The designated textile and apparel category may be subdivided into parts. If so, the visa and quota requirements applicable to the subject merchandise may be affected. Since part categories are the result of international bilateral agreements which are subject to frequent renegotiations and changes, to obtain the most current information available we suggest you check, close to the time of shipment, the Textile Status Report for Absolute Quotas, available on the CBP website at www.cbp.gov.
Due to the changeable nature of the statistical annotation (the ninth and tenth digits of the classification) and the restraint (quota/visa) categories, you should contact the local CBP office prior to importation of this merchandise to determine the current status of any import restraints or requirements.
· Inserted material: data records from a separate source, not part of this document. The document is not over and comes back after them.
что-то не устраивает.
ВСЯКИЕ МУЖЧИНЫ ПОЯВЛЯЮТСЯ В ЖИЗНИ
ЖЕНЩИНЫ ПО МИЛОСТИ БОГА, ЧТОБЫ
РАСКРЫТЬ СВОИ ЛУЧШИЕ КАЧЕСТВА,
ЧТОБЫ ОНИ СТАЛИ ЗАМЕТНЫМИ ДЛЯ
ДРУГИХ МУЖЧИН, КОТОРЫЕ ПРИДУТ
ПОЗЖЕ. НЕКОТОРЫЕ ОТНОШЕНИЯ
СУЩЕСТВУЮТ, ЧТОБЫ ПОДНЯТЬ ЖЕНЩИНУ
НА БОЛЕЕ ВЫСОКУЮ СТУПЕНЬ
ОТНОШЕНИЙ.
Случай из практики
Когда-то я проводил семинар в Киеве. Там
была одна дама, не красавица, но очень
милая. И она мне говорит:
The Stomafoam squares are classified in subheading 3919.90.5060, HTSUSA, the provision for "Self-adhesive plates, sheets, film, foil, tape, strip and other flat shapes, of plastics, whether or not in rolls: Other: Other: Other." The rate of duty is 5.8% ad valorem.
The Buchanan laryngectomy protector is classified in 3926.90.9880, HTSUSA, the provision for "Other articles of plastics and articles of other materials of headings 3901 to 3914: Other: Other: Other" The rate of duty is 5.3% ad valorem.
However, duty free status under subheading 9817.00.96, HTSUS, for all three articles, is unaffected.
Duty rates are provided for your convenience and are subject to change. The text of the most recent HTSUS and the accompanying duty rates are provided on the World Wide Web at www.usitc.gov.
EFFECT ON OTHER RULINGS:
HQ 951654, dated July 2, 1992, is revoked.
In accordance with 19 U.S.C. §1625(c)(1), this ruling will become effective 60 days after its publication in the Customs Bulletin.